We were part of the peaceful protest, that’s what they called one of the three protests happening in Seattle today. But all three were downtown and you could hear the flash bangs going off a couple streets over. Most people were there for the right reason and you could hear it when the Black Pastors started praying. But, there were those that were there to stir shit, like the two white guys that were watching people and saying it was the Blacks killing the Blacks. Yeah, I saw you. I heard you and watched you re-cover your faces and walk away. Like the skinny white guy who spray painted “fuck the virus” on the granite before my husband chased you away.
But the helpers were out too. I saw you. The couple handing out waters, the brave chick who yelled at the guy with a hammer in his backpack and made him throw it in the trash. I saw you. When you dug it out of the trash and dumped it down the drain. I saw that too. Even the Black guy who walked by us and said “Look at you, so white and scared AF.” That made us laugh. I saw you see us.
My youngest who deals with anxiety was such a trooper. With flash-bangs going off and people running, she didn’t want to leave, even with tears running down her face.
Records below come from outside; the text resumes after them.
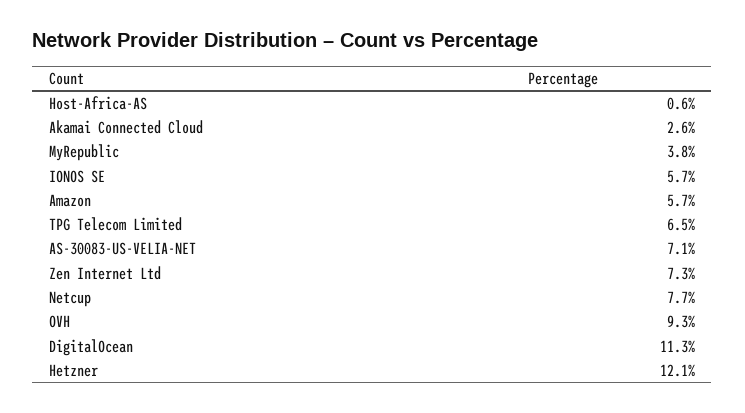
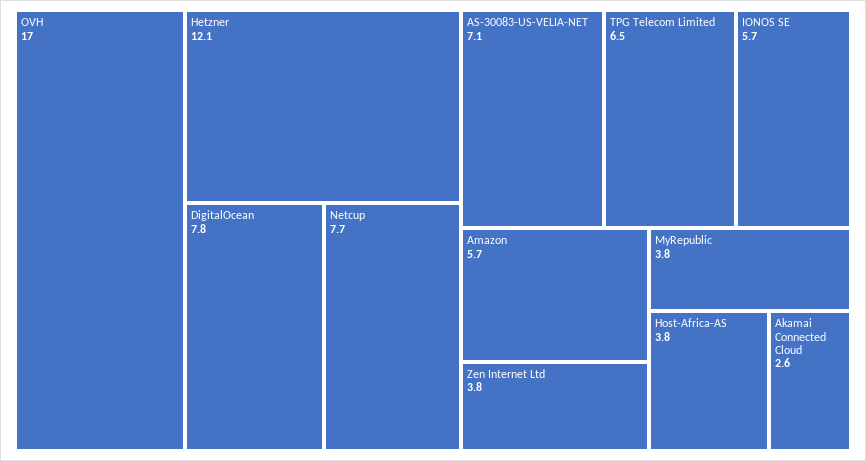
Host-Africa-AS: 0.6 -> 3.8
Zen Internet Ltd: 7.3 -> 3.8
OVH: 9.3 -> 17
DigitalOcean: 11.3 -> 7.8

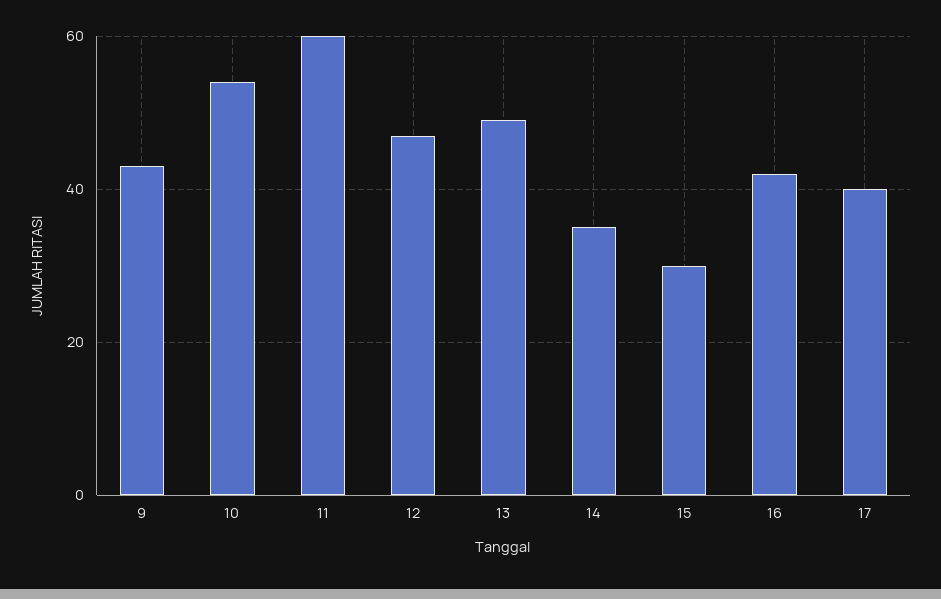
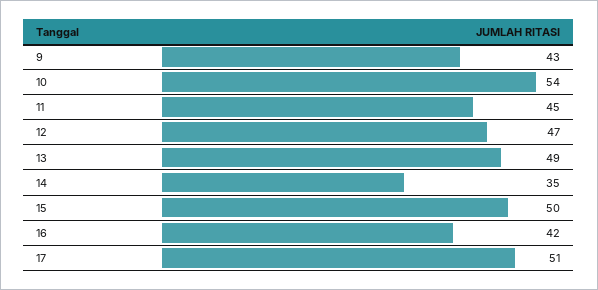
11: 60 -> 45
15: 30 -> 50
17: 40 -> 51

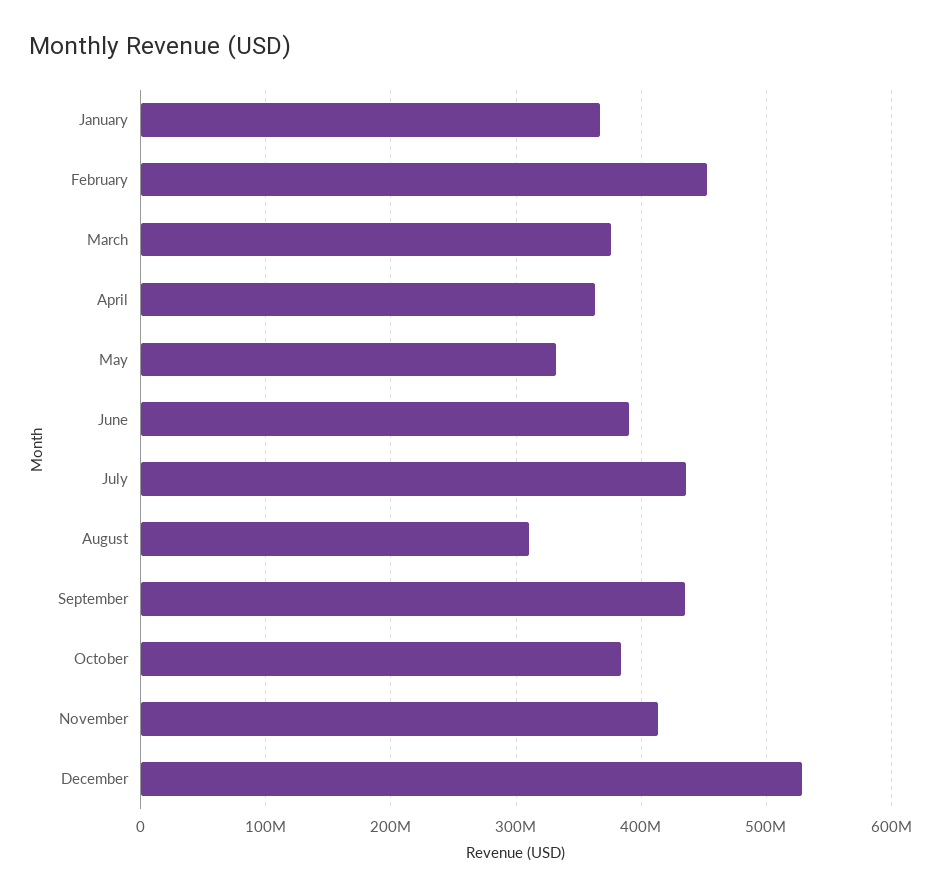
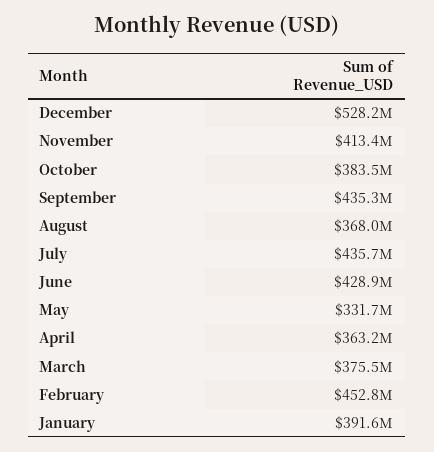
January: 370000000 -> 391600000
June: 390000000 -> 428900000
August: 310000000 -> 368000000

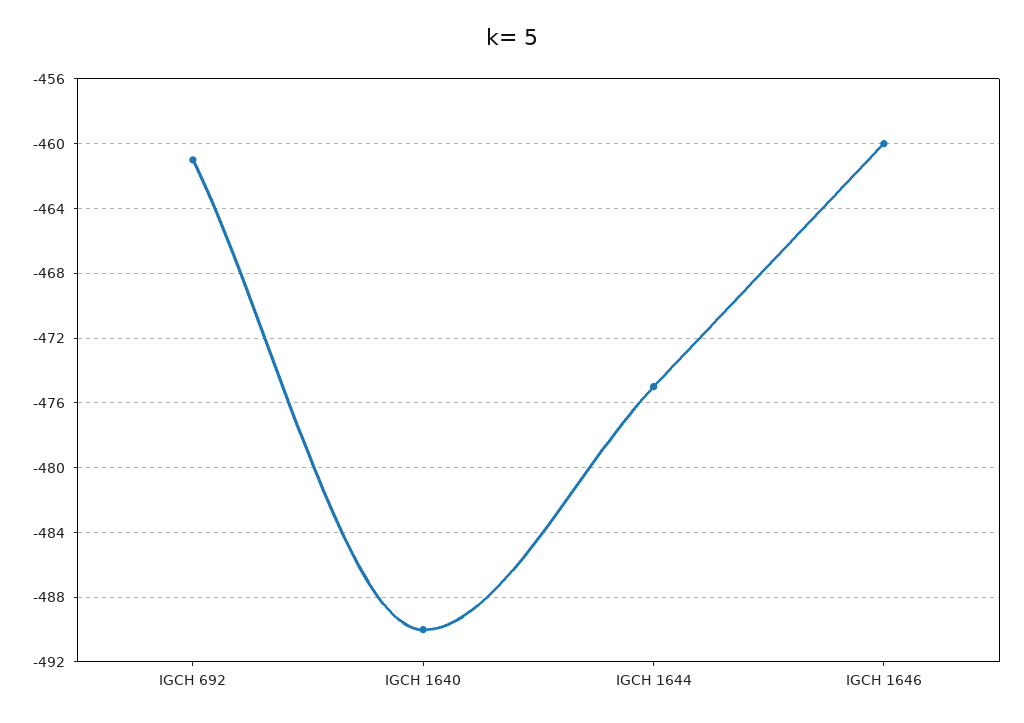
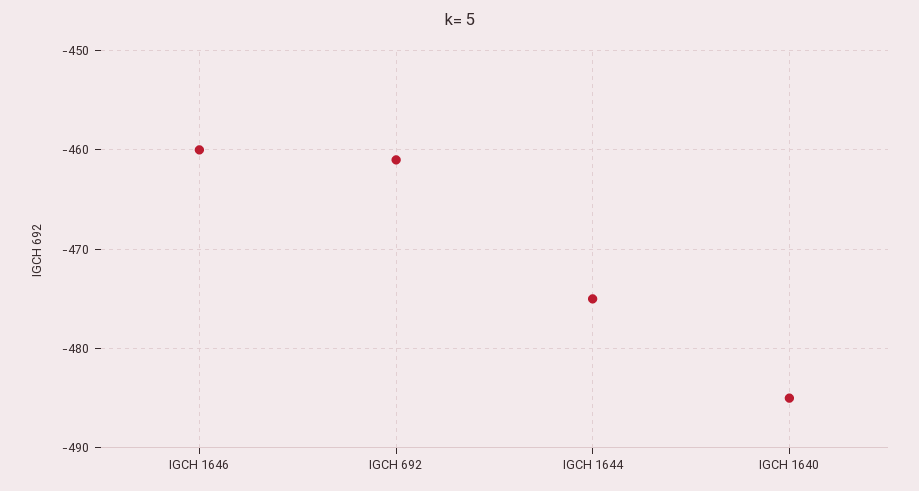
IGCH 1640: -490 -> -485

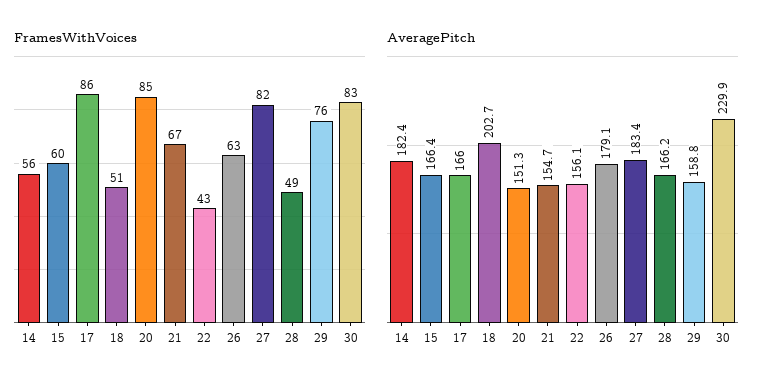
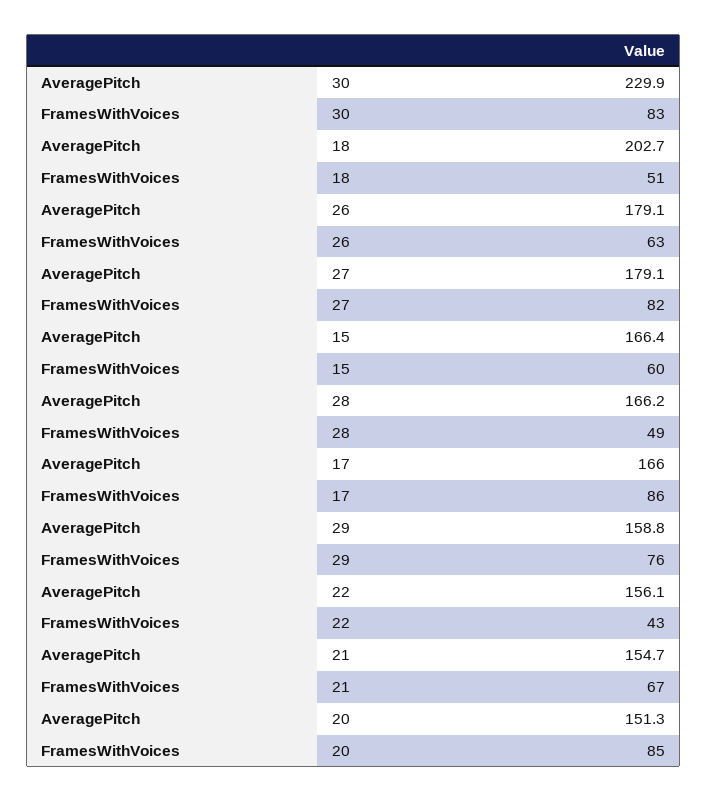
FramesWithVoices, 14: 56 -> none
AveragePitch, 14: 182.4 -> none
AveragePitch, 27: 183.4 -> 179.1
The police kept us from marching peacefully so we stayed listening to the speakers and took comfort in being there. Letting our people know, we hear you.
As an avid fan of the Twitter platform, I watched what was happening far (but still too close) from us and saw both virtually and in the air around us when things started to get tense. We left as soon as the scanners told the undercover cops to get out of the crowd. We were in the car when the alert about the Seattle curfew jarred all of our electronics. You’ll see the riots on the news, you won't see the peaceful marches and the spoken word and the singing. And people will compare this to the 1999 WTO protests and I hope they say that today had the same effect in having the world see that things just aren’t right.